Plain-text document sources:
● ● ● ● ● ● ●

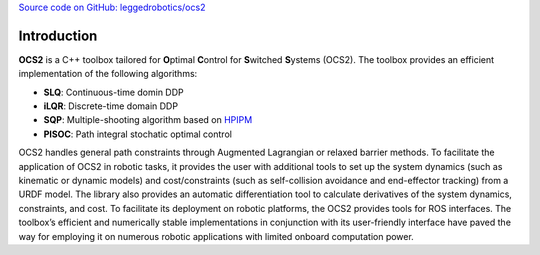 .. index:: pair: page; Introduction

`Source code on GitHub: leggedrobotics/ocs2 <https://github.com/leggedrobotics/ocs2>`_

Introduction
============

**OCS2** is a C++ toolbox tailored for **O**\ ptimal **C**\ ontrol for 
**S**\ witched **S**\ ystems (OCS2). The toolbox provides an efficient 
implementation of the following algorithms:

* **SLQ**\: Continuous-time domin DDP
* **iLQR**\: Discrete-time domain DDP
* **SQP**\: Multiple-shooting algorithm based on `HPIPM <href="https://github.com/giaf/hpipm"/>`__
* **PISOC**\: Path integral stochatic optimal control

OCS2 handles general path constraints through Augmented Lagrangian or 
relaxed barrier methods. To facilitate the application of OCS2 in robotic 
tasks, it provides the user with additional tools to set up the system 
dynamics (such as kinematic or dynamic models) and cost/constraints 
(such as self-collision avoidance and end-effector tracking) from a 
URDF model. The library also provides an automatic differentiation 
tool to calculate derivatives of the system dynamics, constraints, and 
cost. To facilitate its deployment on robotic platforms, the OCS2 
provides tools for ROS interfaces. The toolbox’s efficient and 
numerically stable implementations in conjunction with its user-friendly 
interface have paved the way for employing it on numerous robotic 
applications with limited onboard computation power.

● ● ● ● ● ● ●

The entries need to be restated exactly, and their pictures left out.

 .. index:: pair: page; Introduction

`Source code on GitHub: leggedrobotics/ocs2 <https://github.com/leggedrobotics/ocs2>`_

Introduction
============

**OCS2** is a C++ toolbox tailored for **O**\ ptimal **C**\ ontrol for 
**S**\ witched **S**\ ystems (OCS2). The toolbox provides an efficient 
implementation of the following algorithms:

* **SLQ**\: Continuous-time domin DDP
* **iLQR**\: Discrete-time domain DDP
* **SQP**\: Multiple-shooting algorithm based on `HPIPM <href="https://github.com/giaf/hpipm"/>`__
* **PISOC**\: Path integral stochatic optimal control

OCS2 handles general path constraints through Augmented Lagrangian or 
relaxed barrier methods. To facilitate the application of OCS2 in robotic 
tasks, it provides the user with additional tools to set up the system 
dynamics (such as kinematic or dynamic models) and cost/constraints 
(such as self-collision avoidance and end-effector tracking) from a 
URDF model. The library also provides an automatic differentiation 
tool to calculate derivatives of the system dynamics, constraints, and 
cost. To facilitate its deployment on robotic platforms, the OCS2 
provides tools for ROS interfaces. The toolbox’s efficient and 
numerically stable implementations in conjunction with its user-friendly 
interface have paved the way for employing it on numerous robotic 
applications with limited onboard computation power.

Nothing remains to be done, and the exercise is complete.